Privacy commissioner shoots down gun registry complaint

OTTAWA — The RCMP did not violate the privacy rights of gun owners by giving their names, phones numbers and firearms information to a private pollster to conduct a survey about feelings on the controversial gun registry, says the federal privacy commissioner.

Jennifer Stoddart dismissed a complaint from former public safety minister Peter Van Loan, who last September, asked the commissioner to investigate what he described as an "offensive and inappropriate" sharing of personal information.

"The complaint is not well-founded," the commissioner said in a report posted Tuesday on the agency's website.

The privacy commissioner said EKOS acted properly as a government contractor when it called 10,000 of Canada's 1.9 million gun owners, that the pollsters were security screened and that they deleted their raw data after turning over their findings to the Mounties.

"The investigation confirmed that EKOS properly safeguarded the information under its control," said the report.

"Furthermore, it is not unusual for a federal government department to engage experts from external organizations, under contract, to carry out a variety of services."

Van Loan, in filing his complaint, seized on the RCMP information sharing as evidence that the fears of gun owners — that their personal information would be abused — had come to fruition.

The Harper Conservatives have pledged for years to abolish the contentious registry for rifles and shotguns, created by the former Liberal government as part of a 1995 gun-control package passed in the wake of the 1989 Montreal massacre, in which 14 women were shot dead.

In November, MPs voted by a clear margin to give their "support in principle"_to repealing the registry, signalling for the first time since the program was adopted, that it is headed for the scrap heap.
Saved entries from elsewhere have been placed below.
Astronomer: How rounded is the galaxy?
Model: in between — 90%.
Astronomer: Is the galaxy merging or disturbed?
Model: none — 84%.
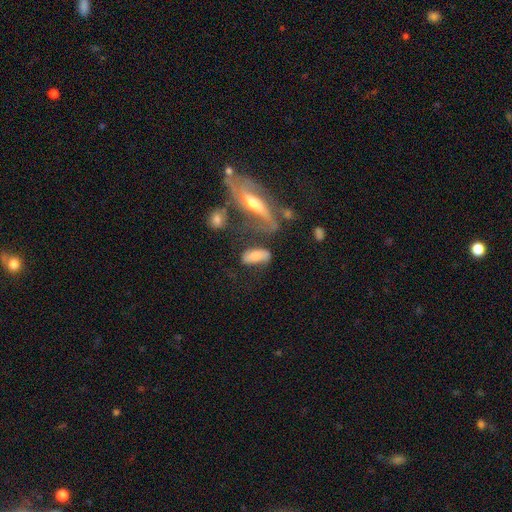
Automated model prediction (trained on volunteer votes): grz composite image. It shows a smooth galaxy with no disk features (58%) that is in between round and cigar-shaped (76%). Merging: none (50%).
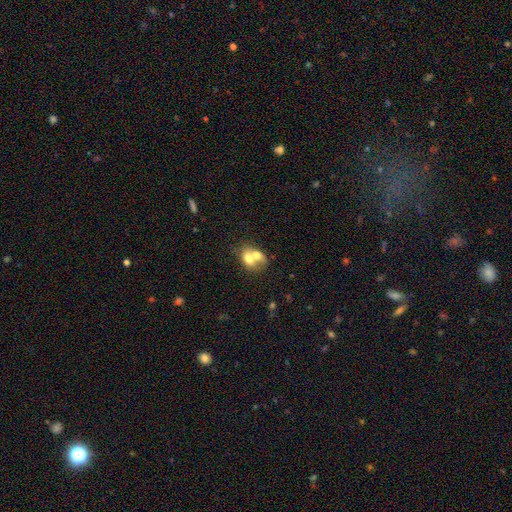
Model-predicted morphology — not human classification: smooth-or-featured: smooth: 65% | featured or disk: 26% | star or artifact: 9%
  how-rounded: in between: 61% | round: 38% | cigar-shaped: 1%
  merging: merger: 71% | none: 19% | minor disturbance: 6% | major disturbance: 4%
The private member's bill, sponsored by Conservative backbencher Candice Hoeppner, had the support of enough Liberals and New Democrats to survive the first vote in the House of Commons and it will now head to an all-party committee for study after Parliament resumes in March.

EKOS conducted the poll last September and the privacy commissioner noted that the RCMP instructed the firm to halt the survey after talking to about 2,000 firearms owners, short of its goal of 2,500.

"The survey was conducted by an independent third party to ensure that respondents felt in no way obligated to participate as they might, were they to be contacted by the RCMP directly," said the privacy commissioner's report.

Chris McCluskey, a spokesman for Vic Toews, the new public safety minister, said the government "expressly disapproves" of the use of the poll. "Our government maintains that the use of long-gun owners' personal information was intrusive and inappropriate," McCluskey said in an e-mail.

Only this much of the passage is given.